State Street's Purchase of IFS Will Make It Number Two in Custody

February 12, 2007
Chris Kentouris

With the Feb. 5 announcement that it will acquire Investors Financial Services Corp. (IFS) for $4.5 billion, State Street Corp. of Boston again finds itself fueling the consolidation momentum that has been redefining the intensely competitive asset-servicing market. The takeover will be State Street's biggest since it agreed to pay $1.5 billion for Deutsche Bank's global custody business in 2002--a transaction that added $2 trillion in assets under custody and a bigger presence in Europe's securities processing market.

Acquiring Boston-based IFS will also boost the hedge fund administration arm of State Street, which in 2002 acquired independent administrator International Fund Services.
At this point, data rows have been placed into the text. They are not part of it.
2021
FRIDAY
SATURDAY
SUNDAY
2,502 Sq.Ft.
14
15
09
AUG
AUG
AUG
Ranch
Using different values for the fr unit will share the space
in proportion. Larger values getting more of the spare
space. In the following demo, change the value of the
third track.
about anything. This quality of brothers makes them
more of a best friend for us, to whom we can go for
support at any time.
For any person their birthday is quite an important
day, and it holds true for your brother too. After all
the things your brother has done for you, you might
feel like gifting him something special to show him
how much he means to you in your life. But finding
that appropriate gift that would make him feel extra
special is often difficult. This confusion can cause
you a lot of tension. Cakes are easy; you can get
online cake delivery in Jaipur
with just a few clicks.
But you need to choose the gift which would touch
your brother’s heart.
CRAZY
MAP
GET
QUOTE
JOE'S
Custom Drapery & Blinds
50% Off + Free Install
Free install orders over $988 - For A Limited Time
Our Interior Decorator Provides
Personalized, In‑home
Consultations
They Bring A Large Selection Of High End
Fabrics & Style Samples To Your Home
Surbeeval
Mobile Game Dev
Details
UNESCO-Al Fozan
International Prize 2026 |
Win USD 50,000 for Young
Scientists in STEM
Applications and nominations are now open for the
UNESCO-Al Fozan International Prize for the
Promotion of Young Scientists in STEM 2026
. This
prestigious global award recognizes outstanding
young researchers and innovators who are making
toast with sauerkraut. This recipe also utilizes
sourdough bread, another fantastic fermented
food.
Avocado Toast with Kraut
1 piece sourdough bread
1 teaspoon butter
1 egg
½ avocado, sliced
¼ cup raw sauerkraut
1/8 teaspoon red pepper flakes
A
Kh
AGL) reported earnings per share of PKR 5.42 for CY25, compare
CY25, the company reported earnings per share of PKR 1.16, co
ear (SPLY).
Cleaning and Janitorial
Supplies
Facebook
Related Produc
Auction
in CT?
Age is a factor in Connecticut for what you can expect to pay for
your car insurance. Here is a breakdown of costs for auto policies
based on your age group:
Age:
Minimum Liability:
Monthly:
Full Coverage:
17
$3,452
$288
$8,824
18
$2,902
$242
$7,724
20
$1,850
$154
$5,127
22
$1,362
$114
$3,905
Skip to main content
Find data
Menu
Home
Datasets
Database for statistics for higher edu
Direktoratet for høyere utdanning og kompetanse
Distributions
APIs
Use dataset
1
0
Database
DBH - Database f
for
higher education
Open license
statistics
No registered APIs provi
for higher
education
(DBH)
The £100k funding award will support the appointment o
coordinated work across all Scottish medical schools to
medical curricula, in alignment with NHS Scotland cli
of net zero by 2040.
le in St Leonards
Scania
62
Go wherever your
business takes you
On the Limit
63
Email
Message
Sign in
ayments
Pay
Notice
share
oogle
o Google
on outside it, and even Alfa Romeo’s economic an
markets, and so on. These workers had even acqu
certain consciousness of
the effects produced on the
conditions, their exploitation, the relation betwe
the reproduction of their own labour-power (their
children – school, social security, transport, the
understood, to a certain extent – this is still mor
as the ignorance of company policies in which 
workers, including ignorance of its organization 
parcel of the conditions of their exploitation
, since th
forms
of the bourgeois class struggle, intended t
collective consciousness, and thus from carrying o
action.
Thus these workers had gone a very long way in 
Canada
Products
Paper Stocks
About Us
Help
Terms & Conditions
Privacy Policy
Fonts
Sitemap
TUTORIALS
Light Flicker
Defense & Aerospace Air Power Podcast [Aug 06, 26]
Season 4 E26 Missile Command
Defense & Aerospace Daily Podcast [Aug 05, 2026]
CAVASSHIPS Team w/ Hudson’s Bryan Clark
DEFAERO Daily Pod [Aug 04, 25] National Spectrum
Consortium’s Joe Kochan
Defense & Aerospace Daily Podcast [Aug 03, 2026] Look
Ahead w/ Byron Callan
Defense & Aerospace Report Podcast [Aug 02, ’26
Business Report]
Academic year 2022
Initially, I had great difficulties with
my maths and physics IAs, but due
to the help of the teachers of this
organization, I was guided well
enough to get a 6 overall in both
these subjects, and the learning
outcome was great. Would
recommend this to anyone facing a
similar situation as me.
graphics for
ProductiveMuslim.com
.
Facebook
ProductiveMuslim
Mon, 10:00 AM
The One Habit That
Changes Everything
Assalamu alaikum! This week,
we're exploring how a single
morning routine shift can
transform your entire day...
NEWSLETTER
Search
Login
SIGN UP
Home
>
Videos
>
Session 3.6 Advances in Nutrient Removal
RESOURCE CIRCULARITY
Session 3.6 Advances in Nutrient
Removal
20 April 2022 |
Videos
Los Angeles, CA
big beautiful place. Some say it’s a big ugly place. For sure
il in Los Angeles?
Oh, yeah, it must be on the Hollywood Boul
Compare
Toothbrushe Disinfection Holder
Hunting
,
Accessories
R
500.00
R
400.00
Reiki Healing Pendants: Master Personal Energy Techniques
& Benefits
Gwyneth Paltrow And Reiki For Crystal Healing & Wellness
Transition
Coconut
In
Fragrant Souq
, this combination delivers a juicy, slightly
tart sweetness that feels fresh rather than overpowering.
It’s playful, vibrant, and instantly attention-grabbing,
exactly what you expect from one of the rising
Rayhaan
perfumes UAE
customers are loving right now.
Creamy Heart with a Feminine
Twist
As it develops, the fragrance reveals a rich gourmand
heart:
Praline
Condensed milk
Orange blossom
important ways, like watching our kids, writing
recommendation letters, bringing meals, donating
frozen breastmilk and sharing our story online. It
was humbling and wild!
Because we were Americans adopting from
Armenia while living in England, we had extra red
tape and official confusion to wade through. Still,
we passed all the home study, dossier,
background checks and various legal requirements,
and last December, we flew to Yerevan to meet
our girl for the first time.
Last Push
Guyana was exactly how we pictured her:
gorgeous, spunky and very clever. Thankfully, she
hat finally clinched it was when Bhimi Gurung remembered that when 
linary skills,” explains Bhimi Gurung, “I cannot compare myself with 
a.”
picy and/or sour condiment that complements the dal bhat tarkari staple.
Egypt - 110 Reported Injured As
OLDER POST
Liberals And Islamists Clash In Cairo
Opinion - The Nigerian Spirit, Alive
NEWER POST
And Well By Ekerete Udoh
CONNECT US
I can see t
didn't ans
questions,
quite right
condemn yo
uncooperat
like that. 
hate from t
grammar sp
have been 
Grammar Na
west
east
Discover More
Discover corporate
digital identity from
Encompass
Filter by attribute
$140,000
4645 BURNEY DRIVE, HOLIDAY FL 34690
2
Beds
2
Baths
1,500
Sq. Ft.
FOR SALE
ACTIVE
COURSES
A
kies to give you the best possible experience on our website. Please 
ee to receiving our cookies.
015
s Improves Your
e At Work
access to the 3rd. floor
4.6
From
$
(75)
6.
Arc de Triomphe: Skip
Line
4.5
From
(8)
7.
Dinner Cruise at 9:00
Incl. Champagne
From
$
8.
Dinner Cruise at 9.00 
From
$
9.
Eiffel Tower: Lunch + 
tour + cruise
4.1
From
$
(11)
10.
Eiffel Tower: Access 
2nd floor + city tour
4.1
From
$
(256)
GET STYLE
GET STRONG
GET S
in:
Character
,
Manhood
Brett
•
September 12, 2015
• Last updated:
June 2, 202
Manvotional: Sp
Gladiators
The announcement of the IFS deal came two months after Bank of New York Co. (BNY) agreed to buy Pittsburgh's Mellon Financial Corp. for $16.5 billion. "We did not feel compelled to do this because of the Bank of New York-Mellon deal, but because the industry is consolidating," Ronald Logue, State Street's chairman and CEO, said in a conference call last week. State Street expects its acquisition to close in the third quarter, pending shareholder and regulator approvals.

State Street has $11.9 trillion in assets under custody. Adding the $2.2 trillion of IFS, for a total of $14.1 trillion, would put it second to the post-merger BNY-Mellon's projected $16.5 trillion. That deal is also scheduled to close in the third quarter. JP Morgan Chase & Co. has $12.9 trillion in assets under custody, according to data from State Street that credited

State Street estimates that the IFS purchase will also make it the largest hedge fund administrator: Its $340 billion in hedge fund assets would put it ahead of Citco Fund Services' $310 billion. After the deal, State Street will be servicing $298 billion in offshore funds.

"We will continue to build on this strong focus, create additional capacity for continued growth as well as expand our global customer base," said Joseph Hooley, State Street's vice chairman and head of global investment servicing and investment research and trading.

Securities servicing, which includes custody and an array of transaction processing functions, is a profitable business for the three largest banks in the market--State Street, BNY and JP Morgan. Some competitors have sold out to larger rivals over the past decade because they could not keep up with the technology costs involved.

"This is a business where scale matters, and State Street and Investors Financial have shown exceptional revenue growth," said Denise Valentine, a New York-based analyst in the securities and investments group of research firm Celent.

"The writing on the wall [about putting itself on the block] came when Investors Financial gave its projections for 2007," said Gerard Cassidy, a senior bank analyst with RBC Capital Markets in Portland, Maine. "The indication that operating expenses would exceed revenues is a sure sign that the bank was struggling to keep up with its larger competitors."

In 2006, IFS's earnings dropped to $153.8 million from $159.8 million in 2005, despite a 15 percent increase in revenues, to $803.6 million from $696 million. The company cited the hiring of new staff and the costs of technology upgrades as reasons for the decline. By contrast, State Street's income rose to $1.1 billion on $6.3 billion in revenues, versus $838 million on $5.5 billion in revenues in 2005.